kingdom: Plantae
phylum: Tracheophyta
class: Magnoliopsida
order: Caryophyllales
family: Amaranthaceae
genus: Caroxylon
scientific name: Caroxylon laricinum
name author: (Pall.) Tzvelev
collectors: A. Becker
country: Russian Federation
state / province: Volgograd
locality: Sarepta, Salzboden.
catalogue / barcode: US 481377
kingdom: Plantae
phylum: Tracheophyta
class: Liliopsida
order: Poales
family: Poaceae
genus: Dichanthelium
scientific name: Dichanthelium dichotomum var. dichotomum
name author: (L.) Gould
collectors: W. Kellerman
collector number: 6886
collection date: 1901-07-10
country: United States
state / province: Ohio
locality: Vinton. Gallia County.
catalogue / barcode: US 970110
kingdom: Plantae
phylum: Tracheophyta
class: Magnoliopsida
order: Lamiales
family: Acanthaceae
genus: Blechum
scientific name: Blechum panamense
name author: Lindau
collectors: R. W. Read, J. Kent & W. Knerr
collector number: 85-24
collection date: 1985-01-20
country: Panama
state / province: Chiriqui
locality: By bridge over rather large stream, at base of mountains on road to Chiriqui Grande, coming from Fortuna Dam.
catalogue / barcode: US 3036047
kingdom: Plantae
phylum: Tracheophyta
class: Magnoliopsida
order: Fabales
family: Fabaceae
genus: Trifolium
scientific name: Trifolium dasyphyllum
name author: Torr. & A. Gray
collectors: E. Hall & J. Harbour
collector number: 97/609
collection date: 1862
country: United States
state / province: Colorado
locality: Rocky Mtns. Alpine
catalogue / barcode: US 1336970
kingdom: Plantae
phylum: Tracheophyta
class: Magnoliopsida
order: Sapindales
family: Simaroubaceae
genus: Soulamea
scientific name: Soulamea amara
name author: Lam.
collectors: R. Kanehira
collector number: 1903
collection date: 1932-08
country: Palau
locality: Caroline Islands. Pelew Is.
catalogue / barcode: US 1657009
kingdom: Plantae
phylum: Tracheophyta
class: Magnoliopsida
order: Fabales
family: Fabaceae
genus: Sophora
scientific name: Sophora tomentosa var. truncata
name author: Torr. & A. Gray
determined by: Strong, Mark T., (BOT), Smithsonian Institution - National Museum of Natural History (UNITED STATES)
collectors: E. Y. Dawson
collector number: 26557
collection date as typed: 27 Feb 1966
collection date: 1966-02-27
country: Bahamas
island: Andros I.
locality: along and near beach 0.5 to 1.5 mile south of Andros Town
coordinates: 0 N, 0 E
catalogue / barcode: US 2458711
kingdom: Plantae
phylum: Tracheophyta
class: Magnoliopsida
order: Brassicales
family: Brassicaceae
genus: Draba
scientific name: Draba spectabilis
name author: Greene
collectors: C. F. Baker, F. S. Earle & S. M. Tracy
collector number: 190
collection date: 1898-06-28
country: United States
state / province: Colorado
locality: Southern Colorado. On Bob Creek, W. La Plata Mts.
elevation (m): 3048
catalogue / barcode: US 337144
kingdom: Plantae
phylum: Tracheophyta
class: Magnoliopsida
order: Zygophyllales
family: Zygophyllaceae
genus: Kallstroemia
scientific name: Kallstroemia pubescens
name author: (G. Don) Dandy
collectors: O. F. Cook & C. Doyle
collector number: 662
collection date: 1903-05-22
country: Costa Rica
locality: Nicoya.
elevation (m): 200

Short problem
Please recast the records as a two-column CSV with the headers "field" and "value", starting with the line that contains "state / province: Chiriqui" and going on through the end of the records. Give one row per line, with each entry in its own quoted field and any line breaks turned into spaces.

Exercise solution
field,value
"state / province:","Chiriqui"
"locality:","By bridge over rather large stream, at base of mountains on road to Chiriqui Grande, coming from Fortuna Dam."
"catalogue / barcode:","US 3036047"
"kingdom:","Plantae"
"phylum:","Tracheophyta"
"class:","Magnoliopsida"
"order:","Fabales"
"family:","Fabaceae"
"genus:","Trifolium"
"scientific name:","Trifolium dasyphyllum"
"name author:","Torr. & A. Gray"
"collectors:","E. Hall & J. Harbour"
"collector number:","97/609"
"collection date:","1862"
"country:","United States"
"state / province:","Colorado"
"locality:","Rocky Mtns. Alpine"
"catalogue / barcode:","US 1336970"
"kingdom:","Plantae"
"phylum:","Tracheophyta"
"class:","Magnoliopsida"
"order:","Sapindales"
"family:","Simaroubaceae"
"genus:","Soulamea"
"scientific name:","Soulamea amara"
"name author:","Lam."
"collectors:","R. Kanehira"
"collector number:","1903"
"collection date:","1932-08"
"country:","Palau"
"locality:","Caroline Islands. Pelew Is."
"catalogue / barcode:","US 1657009"
"kingdom:","Plantae"
"phylum:","Tracheophyta"
"class:","Magnoliopsida"
"order:","Fabales"
"family:","Fabaceae"
"genus:","Sophora"
"scientific name:","Sophora tomentosa var. truncata"
"name author:","Torr. & A. Gray"
"determined by:","Strong, Mark T., (BOT), Smithsonian Institution - National Museum of Natural History (UNITED STATES)"
"collectors:","E. Y. Dawson"
"collector number:","26557"
"collection date as typed:","27 Feb 1966"
"collection date:","1966-02-27"
"country:","Bahamas"
"island:","Andros I."
"locality:","along and near beach 0.5 to 1.5 mile south of Andros Town"
"coordinates:","0 N, 0 E"
"catalogue / barcode:","US 2458711"
"kingdom:","Plantae"
"phylum:","Tracheophyta"
"class:","Magnoliopsida"
"order:","Brassicales"
"family:","Brassicaceae"
"genus:","Draba"
"scientific name:","Draba spectabilis"
"name author:","Greene"
"collectors:","C. F. Baker, F. S. Earle & S. M. Tracy"
"collector number:","190"
"collection date:","1898-06-28"
"country:","United States"
"state / province:","Colorado"
"locality:","Southern Colorado. On Bob Creek, W. La Plata Mts."
"elevation (m):","3048"
"catalogue / barcode:","US 337144"
"kingdom:","Plantae"
"phylum:","Tracheophyta"
"class:","Magnoliopsida"
"order:","Zygophyllales"
"family:","Zygophyllaceae"
"genus:","Kallstroemia"
"scientific name:","Kallstroemia pubescens"
"name author:","(G. Don) Dandy"
"collectors:","O. F. Cook & C. Doyle"
"collector number:","662"
"collection date:","1903-05-22"
"country:","Costa Rica"
"locality:","Nicoya."
"elevation (m):","200"